The figure below  shows the performance of the Zimbabwe overall stock market, in blue, while the currency was collapsing (in red, a rising exchange rate means that the currency is tumbling). The scale on this graph is quite astonishing.  During the three months from the beginning of August until the end of October, the currency fell from 10 to 1000 per US dollar, a 100-fold currency collapse in just three months.  Did this hurt the stock market?  Hardly!  The stock market rose 500-fold in just eight weeks, during which time the currency fell ten-fold.  So, In US dollars, the market rose an astounding 50-fold in eight weeks. In the next two weeks, the stock market plunged 85%, even as the currency tumbled another three-fold.  Again, adjusted for the tumbling currency, the stock market dropped 95% in two weeks.

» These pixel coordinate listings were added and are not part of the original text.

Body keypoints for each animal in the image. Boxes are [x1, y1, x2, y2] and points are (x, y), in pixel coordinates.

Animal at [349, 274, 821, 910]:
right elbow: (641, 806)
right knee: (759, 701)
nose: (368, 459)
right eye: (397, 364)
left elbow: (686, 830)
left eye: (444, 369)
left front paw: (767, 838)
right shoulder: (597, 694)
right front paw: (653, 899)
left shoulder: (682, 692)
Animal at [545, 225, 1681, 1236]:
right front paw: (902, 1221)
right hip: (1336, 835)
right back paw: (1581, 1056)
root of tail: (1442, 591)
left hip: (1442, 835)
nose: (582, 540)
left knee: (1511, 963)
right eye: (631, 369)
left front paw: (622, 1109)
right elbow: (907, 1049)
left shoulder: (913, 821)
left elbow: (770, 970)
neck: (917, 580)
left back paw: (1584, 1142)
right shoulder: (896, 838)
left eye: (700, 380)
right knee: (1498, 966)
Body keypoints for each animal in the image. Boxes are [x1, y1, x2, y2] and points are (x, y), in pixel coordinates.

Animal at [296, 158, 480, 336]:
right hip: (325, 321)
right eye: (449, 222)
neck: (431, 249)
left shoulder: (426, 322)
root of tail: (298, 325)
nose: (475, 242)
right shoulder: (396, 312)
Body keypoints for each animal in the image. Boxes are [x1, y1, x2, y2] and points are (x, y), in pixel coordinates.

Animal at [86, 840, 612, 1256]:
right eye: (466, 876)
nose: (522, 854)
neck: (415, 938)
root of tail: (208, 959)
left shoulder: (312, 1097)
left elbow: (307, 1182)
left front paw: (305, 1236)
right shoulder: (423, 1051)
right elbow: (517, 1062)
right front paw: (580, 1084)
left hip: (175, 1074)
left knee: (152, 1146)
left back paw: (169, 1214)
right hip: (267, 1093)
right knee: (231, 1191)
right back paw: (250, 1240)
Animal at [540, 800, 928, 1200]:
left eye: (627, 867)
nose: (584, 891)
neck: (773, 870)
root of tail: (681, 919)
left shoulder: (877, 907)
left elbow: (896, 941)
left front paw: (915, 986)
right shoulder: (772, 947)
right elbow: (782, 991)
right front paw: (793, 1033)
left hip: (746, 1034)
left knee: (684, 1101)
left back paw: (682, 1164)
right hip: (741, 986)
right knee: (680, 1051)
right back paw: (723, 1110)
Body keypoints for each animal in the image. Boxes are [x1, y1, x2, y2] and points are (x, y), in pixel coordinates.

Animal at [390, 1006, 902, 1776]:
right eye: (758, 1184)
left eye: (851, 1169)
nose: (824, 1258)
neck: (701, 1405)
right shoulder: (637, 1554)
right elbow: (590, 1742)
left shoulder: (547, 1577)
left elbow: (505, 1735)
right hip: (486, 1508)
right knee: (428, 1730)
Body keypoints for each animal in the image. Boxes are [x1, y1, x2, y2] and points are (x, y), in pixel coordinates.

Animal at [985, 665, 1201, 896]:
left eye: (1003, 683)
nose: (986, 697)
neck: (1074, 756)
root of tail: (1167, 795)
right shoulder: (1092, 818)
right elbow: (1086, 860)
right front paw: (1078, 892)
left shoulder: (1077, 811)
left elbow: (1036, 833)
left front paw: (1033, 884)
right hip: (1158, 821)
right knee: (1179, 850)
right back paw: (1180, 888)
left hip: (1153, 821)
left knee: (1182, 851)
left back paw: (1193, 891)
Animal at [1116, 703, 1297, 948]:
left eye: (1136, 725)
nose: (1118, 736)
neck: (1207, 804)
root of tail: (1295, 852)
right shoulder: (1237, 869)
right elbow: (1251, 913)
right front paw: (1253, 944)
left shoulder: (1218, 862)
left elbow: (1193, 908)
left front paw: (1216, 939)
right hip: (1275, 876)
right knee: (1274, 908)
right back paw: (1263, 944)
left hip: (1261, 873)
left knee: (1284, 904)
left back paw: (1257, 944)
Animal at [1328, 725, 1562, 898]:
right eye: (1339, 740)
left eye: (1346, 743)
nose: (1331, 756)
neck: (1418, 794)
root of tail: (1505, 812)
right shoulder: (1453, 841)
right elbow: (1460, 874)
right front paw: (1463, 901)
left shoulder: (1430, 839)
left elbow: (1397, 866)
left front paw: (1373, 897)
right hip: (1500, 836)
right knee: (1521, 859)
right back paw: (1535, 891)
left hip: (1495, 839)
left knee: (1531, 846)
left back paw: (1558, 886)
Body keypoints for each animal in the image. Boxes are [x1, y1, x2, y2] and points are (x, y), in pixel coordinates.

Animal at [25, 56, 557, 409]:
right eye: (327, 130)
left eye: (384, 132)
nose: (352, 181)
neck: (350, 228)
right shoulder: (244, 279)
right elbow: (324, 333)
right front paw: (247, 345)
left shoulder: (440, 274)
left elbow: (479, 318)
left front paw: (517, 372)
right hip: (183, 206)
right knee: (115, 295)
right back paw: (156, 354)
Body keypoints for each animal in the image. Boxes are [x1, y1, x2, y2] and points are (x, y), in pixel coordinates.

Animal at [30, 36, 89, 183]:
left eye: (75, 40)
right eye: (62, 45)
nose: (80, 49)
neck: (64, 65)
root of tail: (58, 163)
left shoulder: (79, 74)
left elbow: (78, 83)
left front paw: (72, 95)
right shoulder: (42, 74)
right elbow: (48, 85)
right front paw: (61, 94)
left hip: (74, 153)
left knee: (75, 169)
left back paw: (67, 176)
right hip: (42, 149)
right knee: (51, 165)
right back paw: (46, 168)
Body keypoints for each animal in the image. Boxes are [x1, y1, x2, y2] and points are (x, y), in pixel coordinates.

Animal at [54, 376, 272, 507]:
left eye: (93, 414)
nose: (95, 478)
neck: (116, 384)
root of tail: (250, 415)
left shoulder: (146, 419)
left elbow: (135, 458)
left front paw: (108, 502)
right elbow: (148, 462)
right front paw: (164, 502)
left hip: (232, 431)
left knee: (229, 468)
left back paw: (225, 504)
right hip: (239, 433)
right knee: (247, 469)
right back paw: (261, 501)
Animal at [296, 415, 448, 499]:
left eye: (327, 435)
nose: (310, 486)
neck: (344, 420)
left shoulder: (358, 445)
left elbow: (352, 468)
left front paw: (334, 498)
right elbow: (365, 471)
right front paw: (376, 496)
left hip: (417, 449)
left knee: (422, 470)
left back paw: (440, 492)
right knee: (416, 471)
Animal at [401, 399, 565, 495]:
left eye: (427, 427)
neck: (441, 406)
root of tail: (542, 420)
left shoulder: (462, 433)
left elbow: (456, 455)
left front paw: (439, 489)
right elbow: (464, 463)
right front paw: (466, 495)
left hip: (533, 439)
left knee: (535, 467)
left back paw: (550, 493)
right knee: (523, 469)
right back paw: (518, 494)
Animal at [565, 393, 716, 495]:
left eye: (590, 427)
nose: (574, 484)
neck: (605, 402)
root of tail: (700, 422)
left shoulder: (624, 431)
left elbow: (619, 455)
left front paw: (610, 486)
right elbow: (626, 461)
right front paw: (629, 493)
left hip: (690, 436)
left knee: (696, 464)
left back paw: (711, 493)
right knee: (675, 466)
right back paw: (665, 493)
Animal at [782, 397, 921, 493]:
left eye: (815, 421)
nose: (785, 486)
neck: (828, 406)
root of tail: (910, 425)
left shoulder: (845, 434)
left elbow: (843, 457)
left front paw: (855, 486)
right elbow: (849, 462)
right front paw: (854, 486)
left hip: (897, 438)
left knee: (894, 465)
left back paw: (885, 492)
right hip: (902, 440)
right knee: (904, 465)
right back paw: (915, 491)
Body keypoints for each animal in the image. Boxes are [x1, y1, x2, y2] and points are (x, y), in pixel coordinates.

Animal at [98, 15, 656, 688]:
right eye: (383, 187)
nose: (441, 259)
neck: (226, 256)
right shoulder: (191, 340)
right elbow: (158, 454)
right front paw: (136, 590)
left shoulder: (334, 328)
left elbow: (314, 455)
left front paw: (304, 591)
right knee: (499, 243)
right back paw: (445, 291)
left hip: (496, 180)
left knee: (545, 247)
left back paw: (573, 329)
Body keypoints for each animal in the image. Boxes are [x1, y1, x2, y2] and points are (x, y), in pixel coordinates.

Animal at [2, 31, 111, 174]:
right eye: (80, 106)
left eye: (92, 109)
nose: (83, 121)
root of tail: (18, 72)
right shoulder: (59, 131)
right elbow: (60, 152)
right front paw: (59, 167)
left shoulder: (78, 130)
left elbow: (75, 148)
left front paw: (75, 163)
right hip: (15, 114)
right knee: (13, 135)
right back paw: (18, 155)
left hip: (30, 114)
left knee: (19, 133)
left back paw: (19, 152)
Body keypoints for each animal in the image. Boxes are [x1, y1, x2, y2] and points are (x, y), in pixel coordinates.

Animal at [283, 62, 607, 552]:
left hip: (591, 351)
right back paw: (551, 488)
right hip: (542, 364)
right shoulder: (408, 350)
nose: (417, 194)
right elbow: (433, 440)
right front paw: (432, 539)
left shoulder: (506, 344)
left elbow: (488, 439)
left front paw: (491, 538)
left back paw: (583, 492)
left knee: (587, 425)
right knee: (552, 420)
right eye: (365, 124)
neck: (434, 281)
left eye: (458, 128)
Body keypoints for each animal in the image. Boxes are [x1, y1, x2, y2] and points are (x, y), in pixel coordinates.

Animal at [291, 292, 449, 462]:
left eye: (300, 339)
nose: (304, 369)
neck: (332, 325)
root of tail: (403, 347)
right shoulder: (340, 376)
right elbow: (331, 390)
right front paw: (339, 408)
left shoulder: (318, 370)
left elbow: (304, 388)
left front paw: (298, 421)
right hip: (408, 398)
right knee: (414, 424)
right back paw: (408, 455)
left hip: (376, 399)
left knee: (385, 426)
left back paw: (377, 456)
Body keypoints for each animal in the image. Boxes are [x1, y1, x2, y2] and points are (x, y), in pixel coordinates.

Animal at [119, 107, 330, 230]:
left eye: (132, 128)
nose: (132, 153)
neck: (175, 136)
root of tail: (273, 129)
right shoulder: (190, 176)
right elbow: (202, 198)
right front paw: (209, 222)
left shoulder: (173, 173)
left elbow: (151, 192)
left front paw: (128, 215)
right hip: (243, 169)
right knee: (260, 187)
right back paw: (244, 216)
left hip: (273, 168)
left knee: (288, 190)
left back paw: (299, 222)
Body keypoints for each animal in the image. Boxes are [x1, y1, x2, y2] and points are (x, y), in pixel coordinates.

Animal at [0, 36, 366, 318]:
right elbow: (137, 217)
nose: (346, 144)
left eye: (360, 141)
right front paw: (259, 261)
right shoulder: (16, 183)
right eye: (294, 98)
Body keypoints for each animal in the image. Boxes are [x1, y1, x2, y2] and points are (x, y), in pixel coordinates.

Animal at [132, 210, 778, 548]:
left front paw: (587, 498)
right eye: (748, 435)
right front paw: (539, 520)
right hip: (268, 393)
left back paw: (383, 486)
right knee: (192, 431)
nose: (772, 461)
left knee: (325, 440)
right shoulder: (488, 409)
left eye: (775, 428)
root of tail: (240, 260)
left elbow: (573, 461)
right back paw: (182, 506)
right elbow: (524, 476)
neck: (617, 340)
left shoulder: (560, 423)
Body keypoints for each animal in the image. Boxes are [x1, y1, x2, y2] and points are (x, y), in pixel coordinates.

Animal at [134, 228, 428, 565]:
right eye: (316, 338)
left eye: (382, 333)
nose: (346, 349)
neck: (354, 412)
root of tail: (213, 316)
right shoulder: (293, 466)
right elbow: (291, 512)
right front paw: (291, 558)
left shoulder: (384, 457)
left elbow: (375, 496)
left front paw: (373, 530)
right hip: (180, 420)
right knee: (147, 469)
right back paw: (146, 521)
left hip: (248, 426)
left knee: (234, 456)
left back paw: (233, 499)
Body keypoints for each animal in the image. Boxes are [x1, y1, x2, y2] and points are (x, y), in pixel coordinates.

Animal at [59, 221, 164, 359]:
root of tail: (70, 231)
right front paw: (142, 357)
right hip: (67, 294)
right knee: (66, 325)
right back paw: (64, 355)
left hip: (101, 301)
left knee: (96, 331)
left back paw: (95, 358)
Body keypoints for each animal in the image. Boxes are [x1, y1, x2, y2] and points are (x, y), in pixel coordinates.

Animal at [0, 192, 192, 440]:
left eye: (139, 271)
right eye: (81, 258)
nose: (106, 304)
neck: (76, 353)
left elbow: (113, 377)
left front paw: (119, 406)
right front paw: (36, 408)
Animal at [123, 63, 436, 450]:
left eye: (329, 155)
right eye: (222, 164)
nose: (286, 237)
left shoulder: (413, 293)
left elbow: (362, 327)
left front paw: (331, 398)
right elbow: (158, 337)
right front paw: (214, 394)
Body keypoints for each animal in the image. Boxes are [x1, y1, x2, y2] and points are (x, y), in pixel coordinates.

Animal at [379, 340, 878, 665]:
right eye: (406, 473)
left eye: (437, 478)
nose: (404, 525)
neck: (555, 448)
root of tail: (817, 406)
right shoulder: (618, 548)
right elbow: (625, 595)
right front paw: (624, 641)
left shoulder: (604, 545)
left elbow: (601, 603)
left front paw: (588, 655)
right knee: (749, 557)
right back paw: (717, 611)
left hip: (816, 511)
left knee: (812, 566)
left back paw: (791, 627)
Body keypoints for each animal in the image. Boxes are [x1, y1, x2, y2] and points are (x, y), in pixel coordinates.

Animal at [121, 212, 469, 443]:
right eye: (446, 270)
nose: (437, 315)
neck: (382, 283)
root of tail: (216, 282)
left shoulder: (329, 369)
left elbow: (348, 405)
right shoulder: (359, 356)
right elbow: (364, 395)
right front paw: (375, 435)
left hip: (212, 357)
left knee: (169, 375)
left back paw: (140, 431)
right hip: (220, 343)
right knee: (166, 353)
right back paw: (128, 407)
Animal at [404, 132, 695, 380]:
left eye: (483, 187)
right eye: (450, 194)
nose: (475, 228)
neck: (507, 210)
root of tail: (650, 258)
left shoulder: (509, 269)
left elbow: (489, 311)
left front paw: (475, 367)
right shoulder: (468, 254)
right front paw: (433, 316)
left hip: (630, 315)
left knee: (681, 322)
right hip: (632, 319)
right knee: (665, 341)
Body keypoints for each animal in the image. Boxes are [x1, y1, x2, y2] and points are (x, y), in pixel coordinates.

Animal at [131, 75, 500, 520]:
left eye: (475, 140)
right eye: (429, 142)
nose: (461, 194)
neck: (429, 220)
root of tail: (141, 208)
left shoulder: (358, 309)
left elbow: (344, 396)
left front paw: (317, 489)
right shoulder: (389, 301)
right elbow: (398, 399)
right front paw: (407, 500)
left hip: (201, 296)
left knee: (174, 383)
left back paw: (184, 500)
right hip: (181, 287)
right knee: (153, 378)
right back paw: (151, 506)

That’s when the currency and the stock market stepped up the volatility another order of magnitude.  When the hyperinflation went into overdrive, with purchasing power falling ten-fold in less than a week, the stock market fell 99% (99.9% adjusted for the tumbling currency) in that same week.  The stock market then ceased to exist.

Suppose an investor had the clairvoyance to know that the market was going to tumble 1000-fold (in US dollar terms, after adjusting for the tumbling currency), in the next three months.  And, suppose there was a way to short-sell that market.  This would seem to be a “can’t lose” proposition.  Even with prescience, knowing that the market was going to zero in three months, the investor would have first lost 50 times our money, and quite possibly bankrupted, before being proved correct!

This is one of the most challenging attributes of bubbles.  They are hard to transform into profits, even for investors who correctly discern them, because the late stages can take valuations into the stratosphere.